D'autres symboles de la puissance américaine, les firmes multinationales, voient leur étoile pâlir. Non seulement sont-elles de plus en plus contestées, mais les multinationales américaines perdent du terrain sur leurs rivales des pays émergents. Bien que les États-Unis possèdent encore la plus grande part des 500 plus grandes multinationales répertoriées dans le palmarès Fortune Global 500, leur nombre est passé de 176 à 140 entre 2005 et 2009, une chute sans doute annonciatrice d'une tendance lourde en ce sens. Ceci sans compter la quasi nationalisation d'importants joueurs de la haute finance ou de l'industrie automobile, deux secteurs critiques qui voient leur avantage concurrentiel s'éroder toujours plus, et ce, malgré leur gloire passée.

Tout espoir n'est cependant pas perdu. L'économie américaine peut demeurer compétitive si l'administration agit avec célérité et détermination. En premier lieu, le dossier de la santé désormais «réglé», il importe de recentrer les énergies de la Maison-Blanche et du Congrès sur les grands dossiers économiques et sur le redressement des finances publiques.
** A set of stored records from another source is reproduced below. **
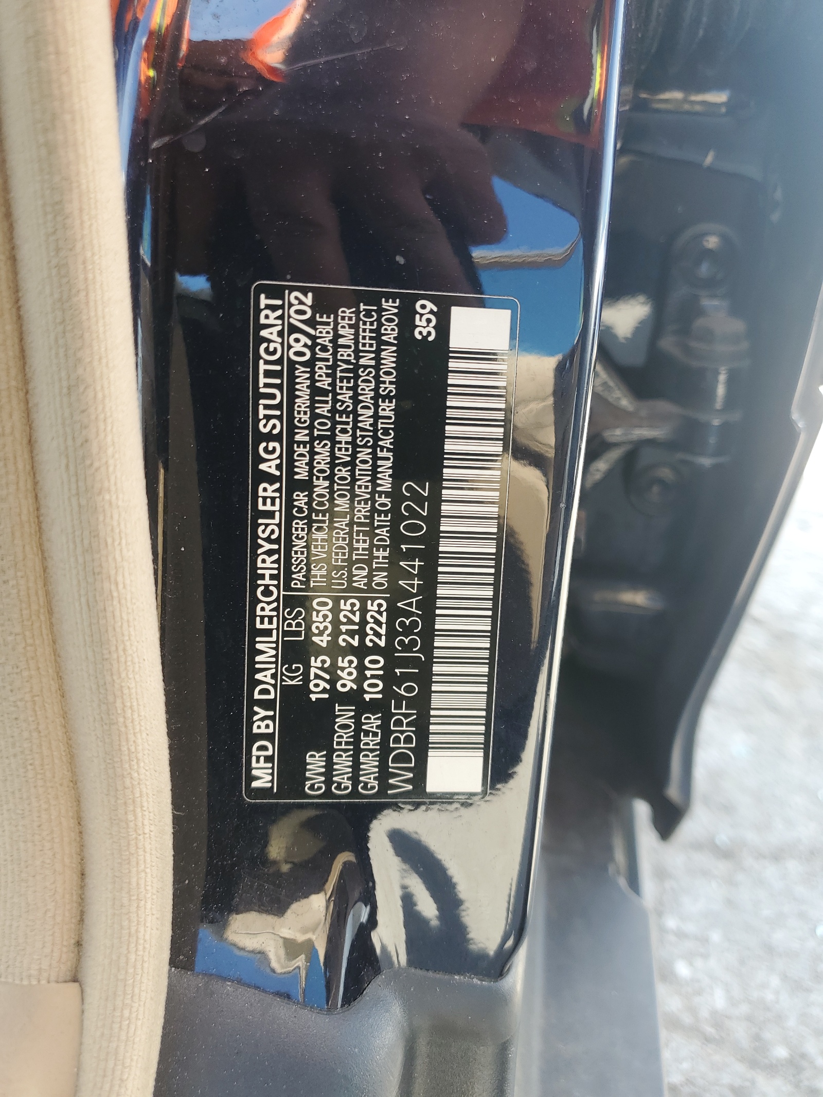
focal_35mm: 26
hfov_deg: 53.1
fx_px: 824
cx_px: 412
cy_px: 548
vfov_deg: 67.3
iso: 50
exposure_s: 1/169
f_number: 1.5
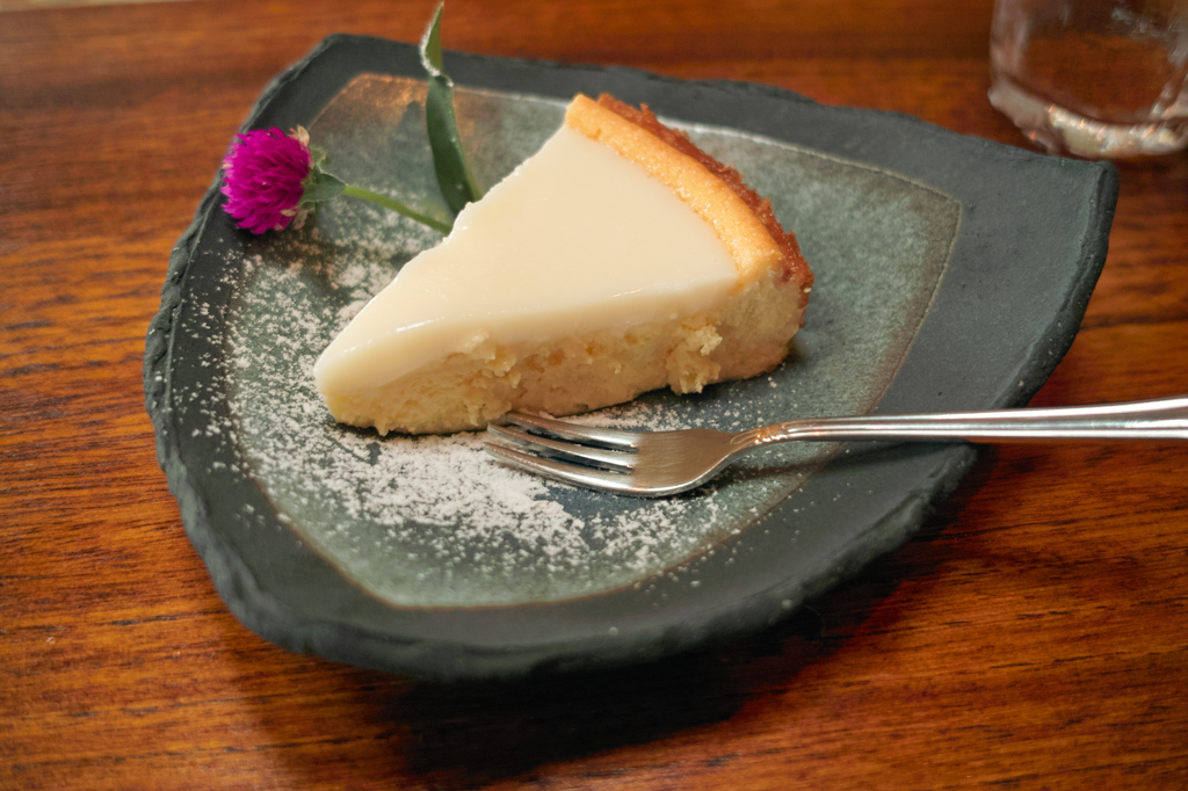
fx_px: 1352
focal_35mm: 41
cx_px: 594
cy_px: 396
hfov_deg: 47.4
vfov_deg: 32.6
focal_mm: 24.2
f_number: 2.8
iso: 400
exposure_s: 1/80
En second lieu, l'économie américaine doit continuer de s'ouvrir sur le monde. L'administration ne doit pas perdre de vue que plusieurs de ses grandes entreprises ont désormais des chaines de valeur intégrées mondialement (par exemple Caterpillar, General Electric, etc.).

Enfin, les États-Unis devront faire une transition plus marquée vers des secteurs innovants, intensifs en connaissance et générateur de fortes marges bénéficiaires, tout en continuant de faire la promotion de saines pratiques de gouvernance.

Bref, un optimisme prudent est de rigueur, car comme le disait Yogi Berra: «It ain't over till it's over.»

*L'auteur est professeur adjoint de stratégie à la faculté des sciences de l'administration de l'Université Laval, membre associé de l'Institut québécois des hautes études internationales et du Groupe de recherche en affaires internationales de HEC Montréal.